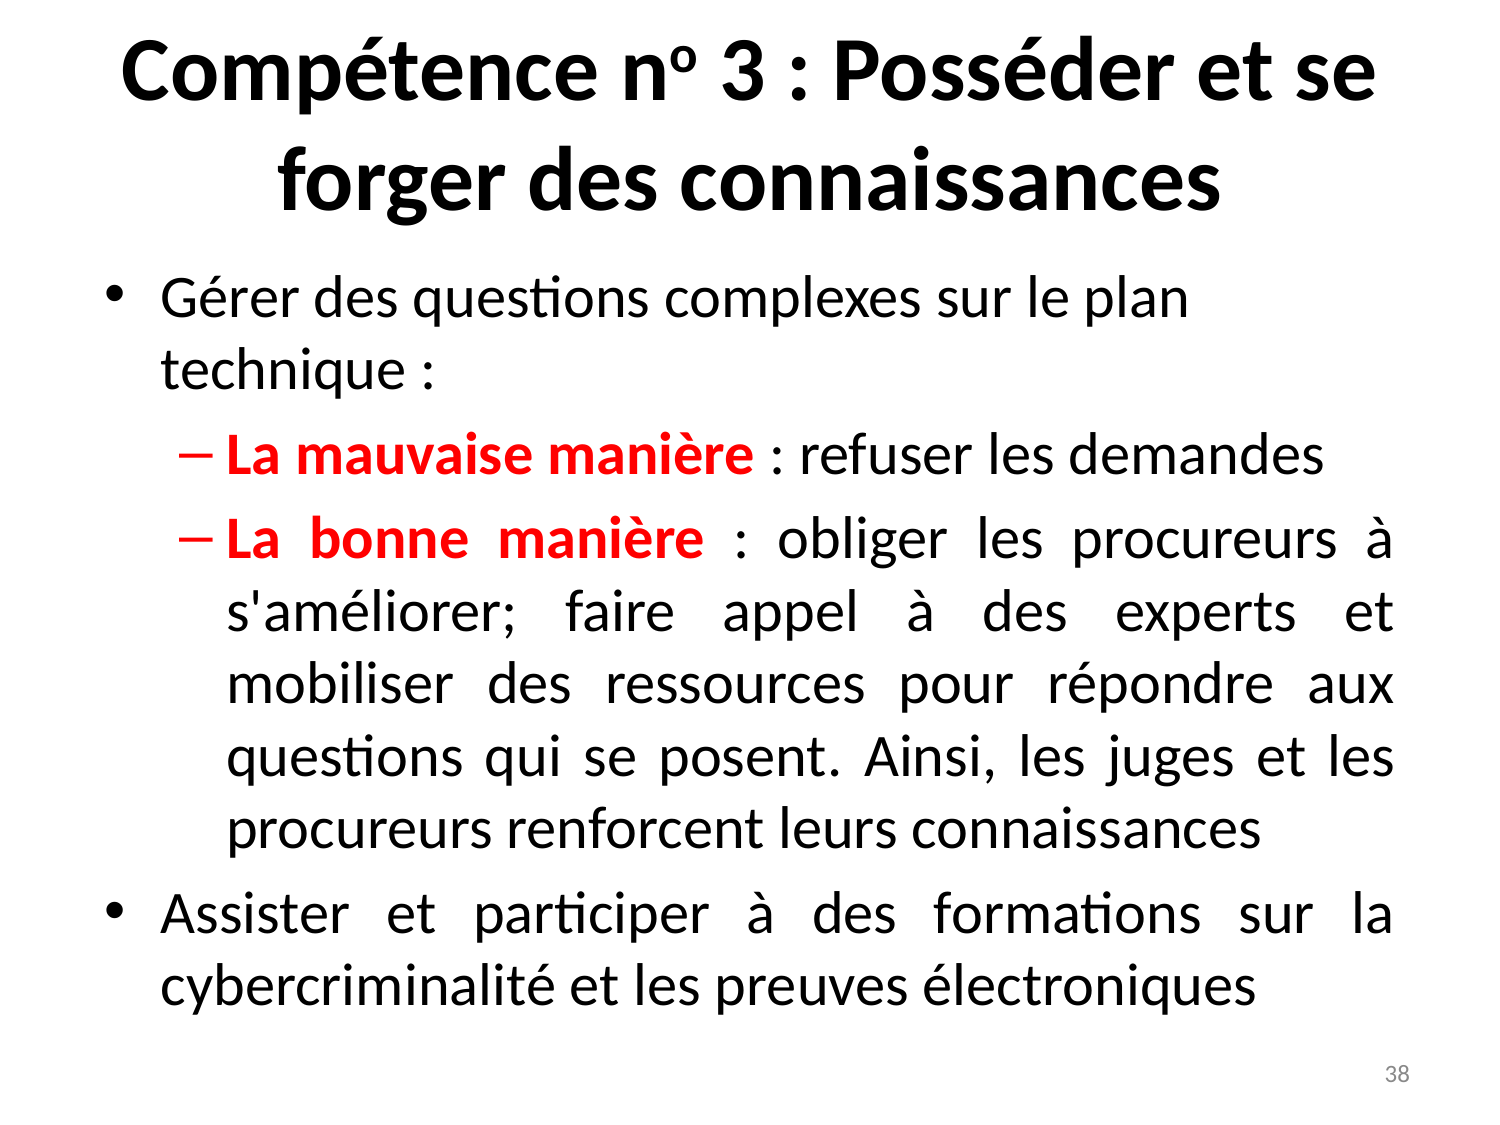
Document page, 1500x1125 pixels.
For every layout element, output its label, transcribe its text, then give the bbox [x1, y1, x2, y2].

slide_number 38 [1074, 1042, 1425, 1103]
title Compétence no 3 : Posséder et se forger des connaissances [75, 24, 1425, 213]
text_box Gérer des questions complexes sur le plan technique : La mauvaise manière : refuser les demandes La bonne manière : obliger les procureurs à s'améliorer; faire appel à des experts et mobiliser des ressources pour répondre aux questions qui se posent. Ainsi, les juges et les procureurs renforcent leurs connaissances Assister et participer à des formations sur la cybercriminalité et les preuves électroniques [89, 249, 1411, 1125]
- - - - - - -
- **PROMPT**
An exact copy of the entries above is required; pictures are not part of it.

- **RESPONSE BOX**
Document page, 1500x1125 pixels.
For every layout element, output its label, transcribe its text, then give the bbox [x1, y1, x2, y2].

slide_number 38 [1074, 1042, 1425, 1103]
title Compétence no 3 : Posséder et se forger des connaissances [75, 24, 1425, 213]
text_box Gérer des questions complexes sur le plan technique : La mauvaise manière : refuser les demandes La bonne manière : obliger les procureurs à s'améliorer; faire appel à des experts et mobiliser des ressources pour répondre aux questions qui se posent. Ainsi, les juges et les procureurs renforcent leurs connaissances Assister et participer à des formations sur la cybercriminalité et les preuves électroniques [89, 249, 1411, 1125]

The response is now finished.